L'Ensemble Amarillis (© Eric Speller)
L’Ensemble Amarillis joue sur des instruments d’époque, musiciens aux yeux masqués de noir, debout sur scène, et qui parfois interagissent avec les chanteurs. Ils s’exécutent avec ardeur et énormément de virtuosité.
Les trois chanteurs réussissent presque à faire oublier qu’ils chantent, tant ils s’effacent pour faire briller l’œuvre. Soprano légère, Isabelle Poulenard (Florise) est très émouvante : avec des sons filés et des changements de couleurs, elle transmet des émotions sincères, et dans les parties baroques, quelques moments de pyrotechnie lui permettent de déployer des vocalises très impressionnantes, avec des aigus étincelants de clarté. La soprano Maïlys de Villoutreys (Clarisse) dotée d’une voix légèrement plus riche, d’une sensualité délicieuse, étonne par sa fioratura ultra rapide et liquide. Robert Getchell, ténor très résonnant, au timbre clair et naturel, remplit facilement la salle.
Maïlys de Villoutreys et Robert Getchell (© Eric Speller)
Regrettons seulement l’absence de décor et de portants derrière les chanteurs, ce qui les prive d’un support acoustique qui eût aidé à mieux faire rebondir les voix vers la salle. Parfois une petite réverbération leur faisait concurrence, et diminuait la clarté.
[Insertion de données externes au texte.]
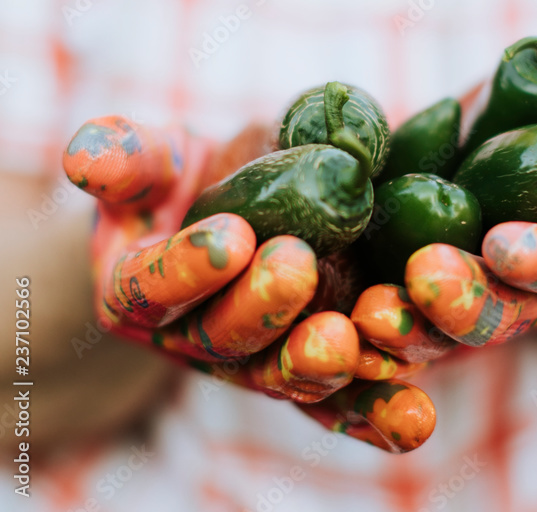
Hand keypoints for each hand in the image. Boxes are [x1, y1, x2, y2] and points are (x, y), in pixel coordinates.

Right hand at [62, 116, 433, 451]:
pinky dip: (374, 413)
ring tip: (350, 337)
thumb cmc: (182, 183)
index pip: (150, 286)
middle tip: (296, 262)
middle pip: (221, 338)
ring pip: (283, 377)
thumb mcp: (150, 161)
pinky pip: (340, 404)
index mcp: (137, 293)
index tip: (229, 234)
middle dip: (258, 305)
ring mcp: (253, 366)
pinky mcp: (308, 375)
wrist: (224, 212)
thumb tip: (86, 158)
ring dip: (318, 364)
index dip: (185, 264)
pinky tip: (413, 415)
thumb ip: (124, 159)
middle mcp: (191, 342)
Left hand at [351, 82, 536, 414]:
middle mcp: (520, 294)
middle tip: (425, 275)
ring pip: (434, 334)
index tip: (504, 244)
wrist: (492, 147)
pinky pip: (384, 332)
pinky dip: (360, 338)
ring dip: (403, 328)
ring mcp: (459, 306)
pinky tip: (332, 324)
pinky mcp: (405, 304)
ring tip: (368, 314)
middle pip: (496, 314)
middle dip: (463, 301)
La mise en scène interdit toute identification tant elle est ironique et tant le déguisement est parodique mais la musique (nouveau paradoxe), nous emporte et interdit toute distance critique. Quand les masques tombent sur une fin contemporaine qui s’éloigne de celle de Dauvergne, il ne reste plus sur scène que la « surprise de l’amour ».
Maïlys de Villoutreys et Robert Getchell (© Eric Speller)
À la fin, la vedette de la soirée est Gérard Pesson : nous avons hâte de découvrir un nouvel opéra entièrement de lui.